I started the conversation with the most obvious words: obelisk and Rome. While “obelisk” was a good conversation starter, the word Rome opened the door of Roman history, of Roman architecture and Italy in general. To narrow down the results, I tried the combination of “obelisk in rome”. And came across a book named “Adolf Loos The Art of Architecture” written by Joseph Masheck. He used the word obelisk in a context to describe how old and outdated something was. This awakened my curiosity, who was Adolf Loos, why was obelisk used negatively and what was this book written about. I researched to get answers.
Adolf Loos was a critical Austrian architect of the 19th century. He was one of the first architects, who described and admired the modern architecture. Clearly, something built in the past was outdated for his mind. The connection I gather between de gli obelischi di Roma and this book is that both explain elements of architecture. While one is focused on the modern art of it, the other tells the story of obelisks.

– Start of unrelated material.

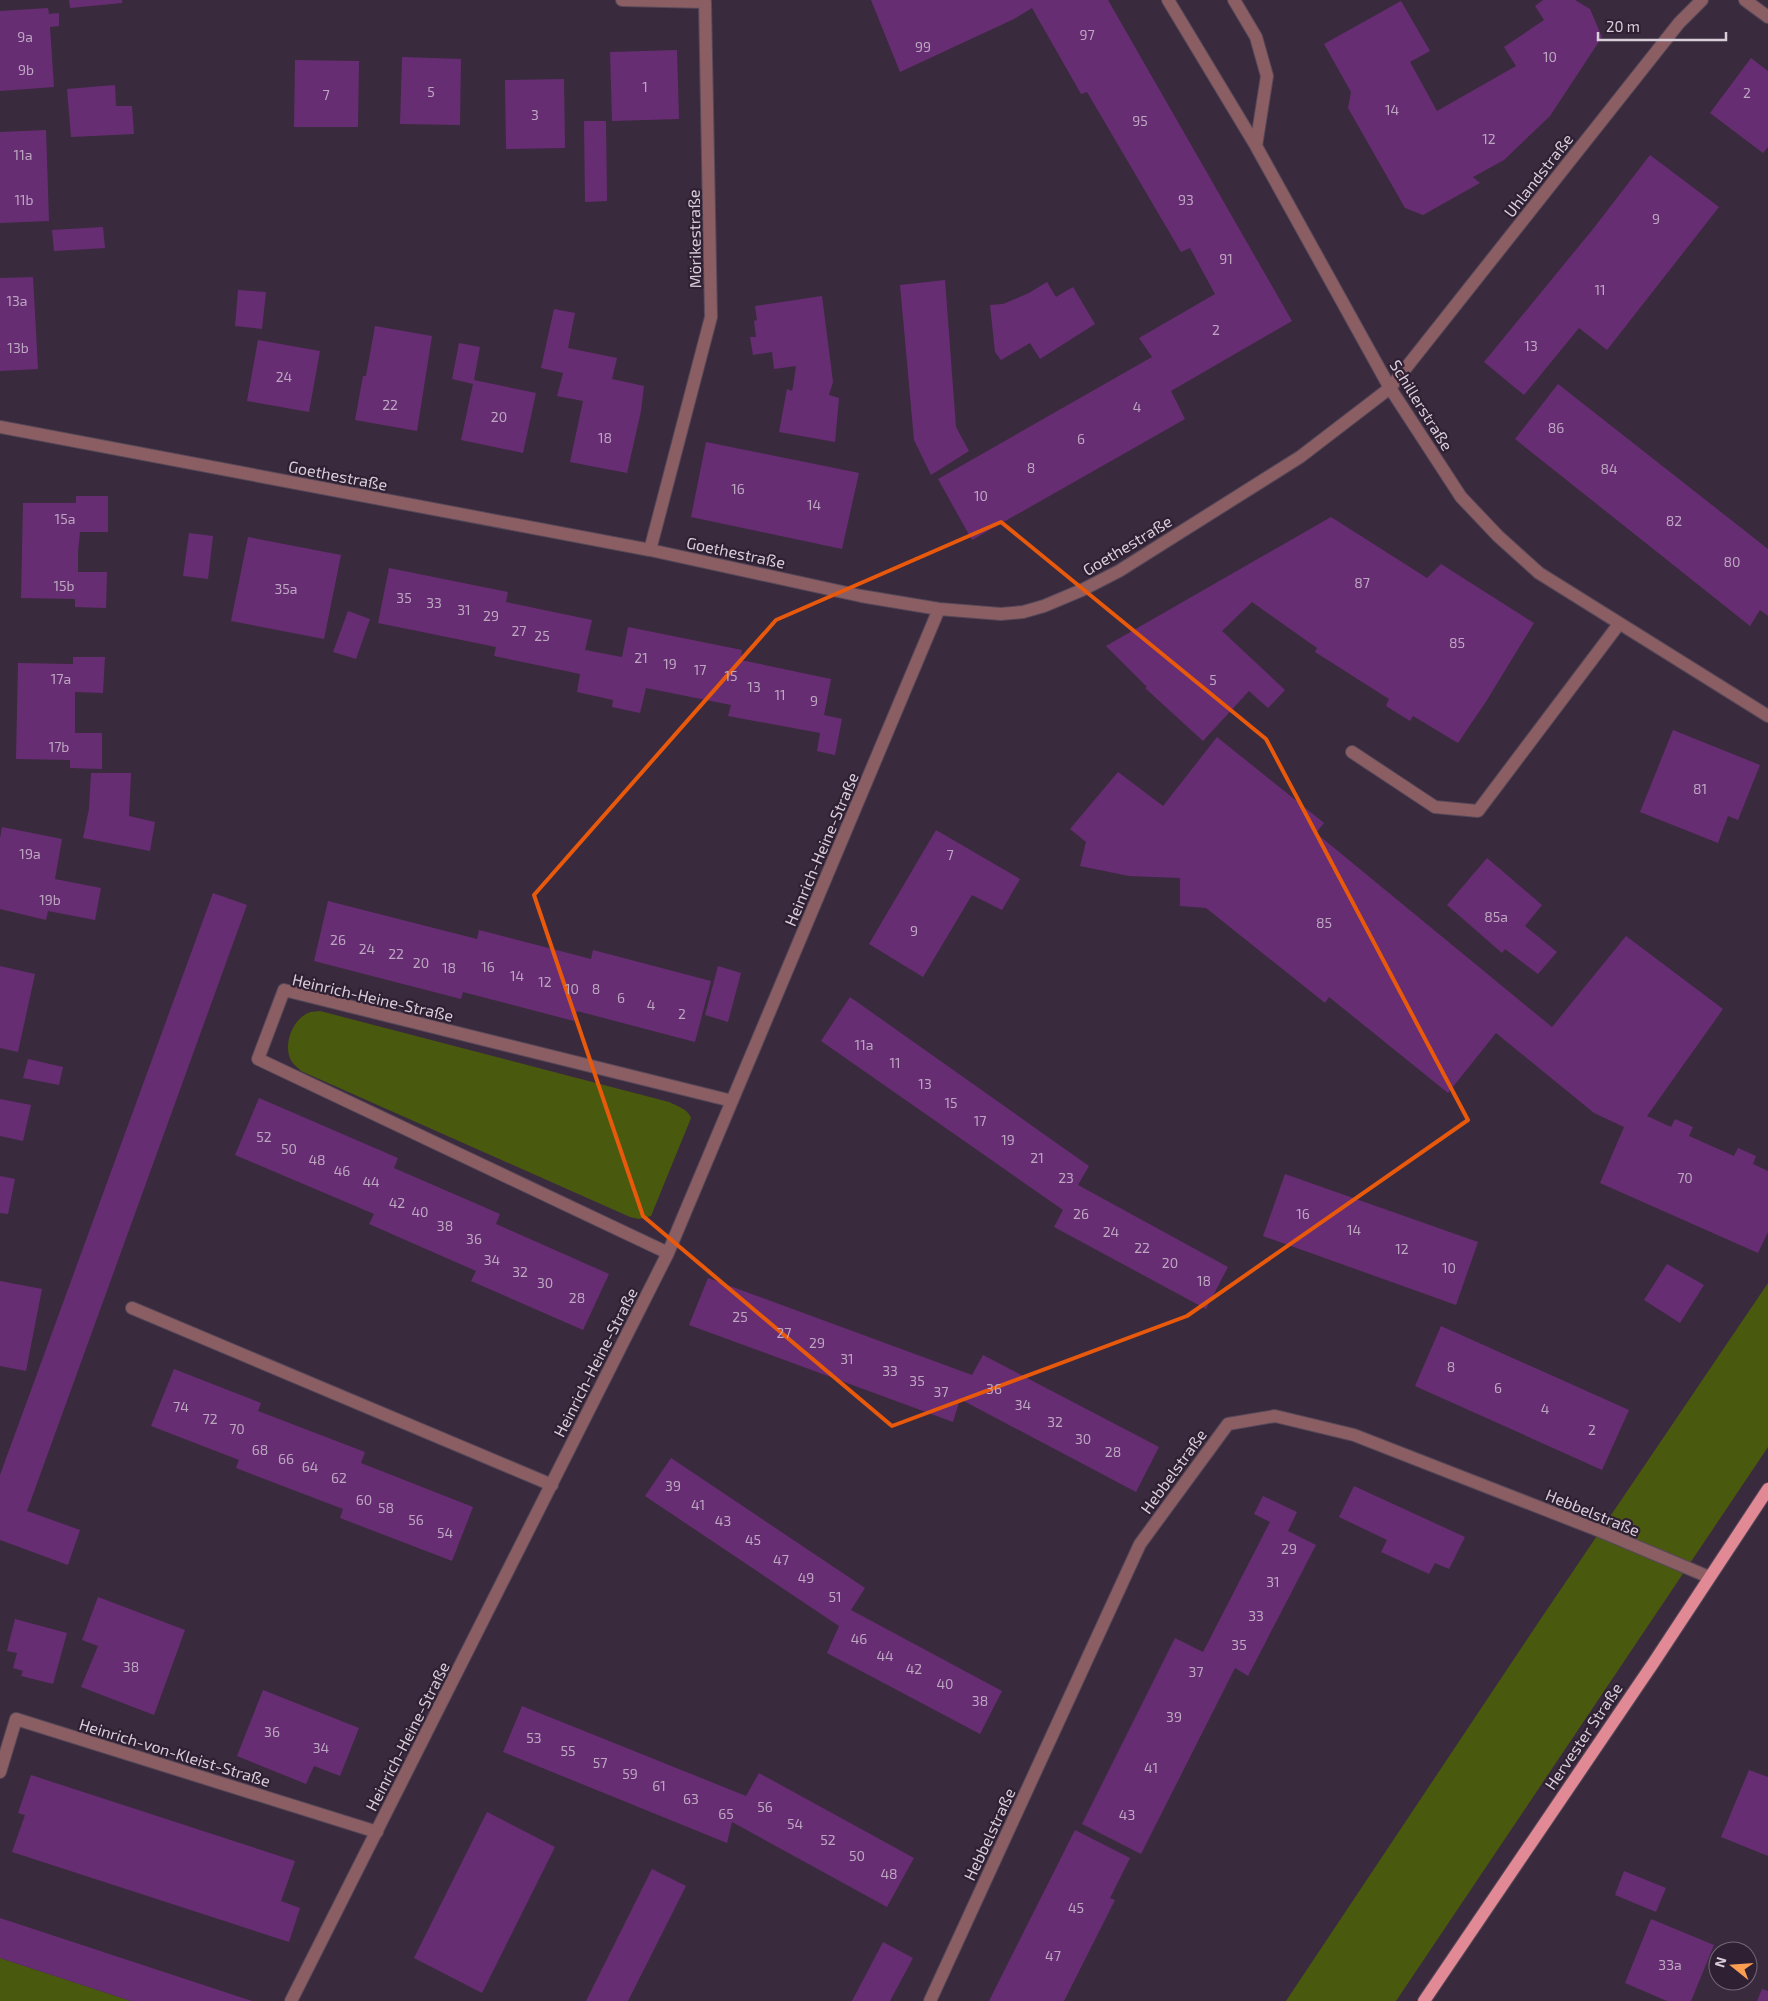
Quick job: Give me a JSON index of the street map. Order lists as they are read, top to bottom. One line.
{"streets":{"main road":["Hervester Straße"],"street":["Uhlandstraße","Mörikestraße","Schillerstraße","Goethestraße","Heinrich-Heine-Straße","Hebbelstraße","Heinrich-von-Kleist-Straße"]},"crossings":[["Uhlandstraße","Goethestraße"],["Mörikestraße","Goethestraße"],["Schillerstraße","Goethestraße"],["Goethestraße","Heinrich-Heine-Straße"],["Heinrich-Heine-Straße","Heinrich-von-Kleist-Straße"],["Hebbelstraße","Hervester Straße"]],"house_numbers":["97","9a","99","10","9b","1","5","2","7","14","3","95","12","11a","11b","93","9","91","11","13a","2","13","13b","24","22","4","20","86","18","6","8","84","16","10","14","15a","82","80","87","15b","35a","35","33","31","29","27","25","85","21","19","17","15","17a","5","13","11","9","17b","81","19a","7","19b","85a","85","9","26","24","22","20","16","18","14","12","10","8","6","4","2","11a","11","13","15","17","52","19","50","21","48","46","23","70","44","42","40","26","16","38","14","24","36","22","12","34","20","10","32","18","30","28","25","27","29","31","8","33","35","6","36","37","34","74","4","72","32","70","2","30","68","28","66","64","62","39","60","41","58","56","43","54","45","29","47","49","31","51","33","46","35","44","38","42","37","40","38","39","36","53","34","55","57","41","59","61","63","56","65","43","54","52","50","48","45","47","33a"],"scale_bar":"20 m","north":"left"}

This conversation reminded me of the meaning the obelisk holds. That it relates to religion. That’s why I typed the word religion to start the conversation with Alice. One quote caught my eye while scrolling through the results: These are not religions; they are art forms—but then, religion relies so heavily on art that we can hardly distinguish one from the other. This quote is from the book The Sympathy of Things – Spuybroek. It is a great reminder of how much of religion is based on art. The music, the paintings, the mosaics, the buildings etc. Religion could maybe even be seen as a genre of art. The quote here is inspiring, philosophical and positive towards religion. In my behalf this is one of the biggest connections between these two books. Michele Mercati not only studied philosophy but was also inspiring with his ideas of the past architecture. Also, he treated obelisks with respect, although it was clear to him, that they must have been built by humans, he stayed respectful and wrote even a book explaining his points.
This maybe also explains the question I asked myself in the Argument post. While the book is not religious it starts with the words “Beatissimo Padre”. This is probably a way of Michele Mercati to show how respectful and faithful he is, although he is questioning a construction of religion.